Tisch, the Giants’ other co-owner, has receded completely from view and has not been heard from at all recently. But his impatience and embarrassment with the Giants’ product typically is the finger that squeezes the trigger on major shake-ups with the front office and coaching staff.
Schoen and Daboll now have only a 17-27-1 record so far through three seasons, plus a 2022 playoff win in Minnesota and a 2022 playoff blowout in Philly.
Since their 6-1 start to the 2022 season, Schoen and Daboll are 11-26-1 in the Giants’ last 38 games, including 8-20 the past two seasons.

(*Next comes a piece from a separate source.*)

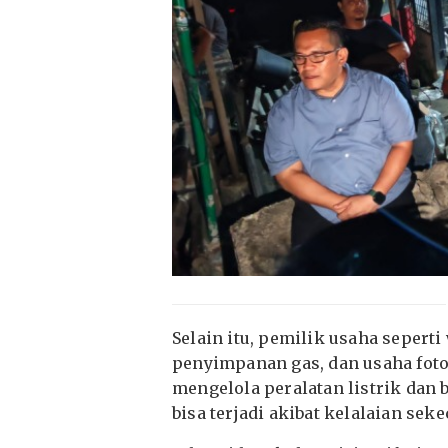
Selain itu, pemilik usaha sepert
penyimpanan gas, dan usaha fot
mengelola peralatan listrik dan
bisa terjadi akibat kelalaian seke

A large percentage of Daboll’s coaching staff has left voluntarily the previous two offseasons due to their operation’s dysfunction. Mara and Tisch are aware of the deep-seated problems that led to this exodus.
Schoen monitored Daboll and the coaches on the headsets for four games last season when it got out of control. The biggest fallout from all of it was the resignation of defensive coordinator Wink Martindale, who at least had given the Giants a schematic advantage on one side of the ball.
Now, the Giants are thoroughly out-coached often, like when Tampa’s Todd Bowles and Liam Coen took Daboll and Shane Bowen to the woodshed on Sunday.
Schoen’s roster does Daboll no favors either, however.
The roster is worse than when they inherited it. They have gotten rid of several of their best players and most important leaders. And Schoen’s drafts have been filled with disappointments, complete misses and players lacking important intangibles.
Schoen is also involved in every facet of this organization: he’s been in the locker room, he attends the team’s film sessions on Monday’s and he has significant input on the gameday roster.
That’s why it can’t be one or the other, coach or GM, when the day of reckoning comes.
Mara loves to praise Schoen and Daboll for their collaborative dynamic and communication after arranging a forced, oil-and-water marriage of Dave Gettleman and Joe Judge that was doomed from the start in the previous regime.
Schoen and Daboll have even conducted the majority of their press conferences together to present that united front.
The catch now, however, is that no one can say this isn’t Schoen’s responsibility or Daboll’s mess. It belongs to both of them.
It’s impossible to judge otherwise, which is why the Giants soon are expected to have two openings instead of one.